Reproduce the listing below line for line, keeping every character as it stands.

_ _ _ _ _ _ _

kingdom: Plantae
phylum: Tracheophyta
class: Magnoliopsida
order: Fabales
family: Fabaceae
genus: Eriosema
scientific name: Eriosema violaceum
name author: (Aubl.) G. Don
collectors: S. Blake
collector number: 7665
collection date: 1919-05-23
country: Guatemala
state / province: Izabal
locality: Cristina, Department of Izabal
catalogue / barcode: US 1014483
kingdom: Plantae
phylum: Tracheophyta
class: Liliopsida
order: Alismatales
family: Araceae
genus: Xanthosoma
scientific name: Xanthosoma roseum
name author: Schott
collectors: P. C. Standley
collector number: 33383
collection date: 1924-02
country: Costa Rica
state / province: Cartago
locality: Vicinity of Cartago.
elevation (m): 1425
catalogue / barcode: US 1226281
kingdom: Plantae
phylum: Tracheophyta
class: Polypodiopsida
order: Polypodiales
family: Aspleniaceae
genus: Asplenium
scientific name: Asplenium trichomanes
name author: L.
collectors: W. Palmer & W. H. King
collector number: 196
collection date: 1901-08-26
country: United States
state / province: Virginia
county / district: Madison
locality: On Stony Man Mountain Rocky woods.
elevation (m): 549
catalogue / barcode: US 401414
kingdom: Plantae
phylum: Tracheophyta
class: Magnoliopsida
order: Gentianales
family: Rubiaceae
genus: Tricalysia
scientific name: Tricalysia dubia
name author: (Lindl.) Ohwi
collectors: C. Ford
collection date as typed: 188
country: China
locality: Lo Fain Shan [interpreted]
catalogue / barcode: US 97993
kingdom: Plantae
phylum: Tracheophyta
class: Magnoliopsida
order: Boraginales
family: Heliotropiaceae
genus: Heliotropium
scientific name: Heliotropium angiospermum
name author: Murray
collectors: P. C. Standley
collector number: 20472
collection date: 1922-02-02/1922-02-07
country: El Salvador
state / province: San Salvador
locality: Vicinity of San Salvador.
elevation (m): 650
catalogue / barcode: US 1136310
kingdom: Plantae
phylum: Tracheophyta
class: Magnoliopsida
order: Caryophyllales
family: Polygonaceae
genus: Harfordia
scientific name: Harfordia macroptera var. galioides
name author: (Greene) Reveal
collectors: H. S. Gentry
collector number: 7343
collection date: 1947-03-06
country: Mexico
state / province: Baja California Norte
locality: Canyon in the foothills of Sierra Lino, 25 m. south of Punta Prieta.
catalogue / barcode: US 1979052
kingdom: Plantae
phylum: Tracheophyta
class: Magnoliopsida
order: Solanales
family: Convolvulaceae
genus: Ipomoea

_ _ _ _ _ _ _

- [Finished exercise]:
kingdom: Plantae
phylum: Tracheophyta
class: Magnoliopsida
order: Fabales
family: Fabaceae
genus: Eriosema
scientific name: Eriosema violaceum
name author: (Aubl.) G. Don
collectors: S. Blake
collector number: 7665
collection date: 1919-05-23
country: Guatemala
state / province: Izabal
locality: Cristina, Department of Izabal
catalogue / barcode: US 1014483
kingdom: Plantae
phylum: Tracheophyta
class: Liliopsida
order: Alismatales
family: Araceae
genus: Xanthosoma
scientific name: Xanthosoma roseum
name author: Schott
collectors: P. C. Standley
collector number: 33383
collection date: 1924-02
country: Costa Rica
state / province: Cartago
locality: Vicinity of Cartago.
elevation (m): 1425
catalogue / barcode: US 1226281
kingdom: Plantae
phylum: Tracheophyta
class: Polypodiopsida
order: Polypodiales
family: Aspleniaceae
genus: Asplenium
scientific name: Asplenium trichomanes
name author: L.
collectors: W. Palmer & W. H. King
collector number: 196
collection date: 1901-08-26
country: United States
state / province: Virginia
county / district: Madison
locality: On Stony Man Mountain Rocky woods.
elevation (m): 549
catalogue / barcode: US 401414
kingdom: Plantae
phylum: Tracheophyta
class: Magnoliopsida
order: Gentianales
family: Rubiaceae
genus: Tricalysia
scientific name: Tricalysia dubia
name author: (Lindl.) Ohwi
collectors: C. Ford
collection date as typed: 188
country: China
locality: Lo Fain Shan [interpreted]
catalogue / barcode: US 97993
kingdom: Plantae
phylum: Tracheophyta
class: Magnoliopsida
order: Boraginales
family: Heliotropiaceae
genus: Heliotropium
scientific name: Heliotropium angiospermum
name author: Murray
collectors: P. C. Standley
collector number: 20472
collection date: 1922-02-02/1922-02-07
country: El Salvador
state / province: San Salvador
locality: Vicinity of San Salvador.
elevation (m): 650
catalogue / barcode: US 1136310
kingdom: Plantae
phylum: Tracheophyta
class: Magnoliopsida
order: Caryophyllales
family: Polygonaceae
genus: Harfordia
scientific name: Harfordia macroptera var. galioides
name author: (Greene) Reveal
collectors: H. S. Gentry
collector number: 7343
collection date: 1947-03-06
country: Mexico
state / province: Baja California Norte
locality: Canyon in the foothills of Sierra Lino, 25 m. south of Punta Prieta.
catalogue / barcode: US 1979052
kingdom: Plantae
phylum: Tracheophyta
class: Magnoliopsida
order: Solanales
family: Convolvulaceae
genus: Ipomoea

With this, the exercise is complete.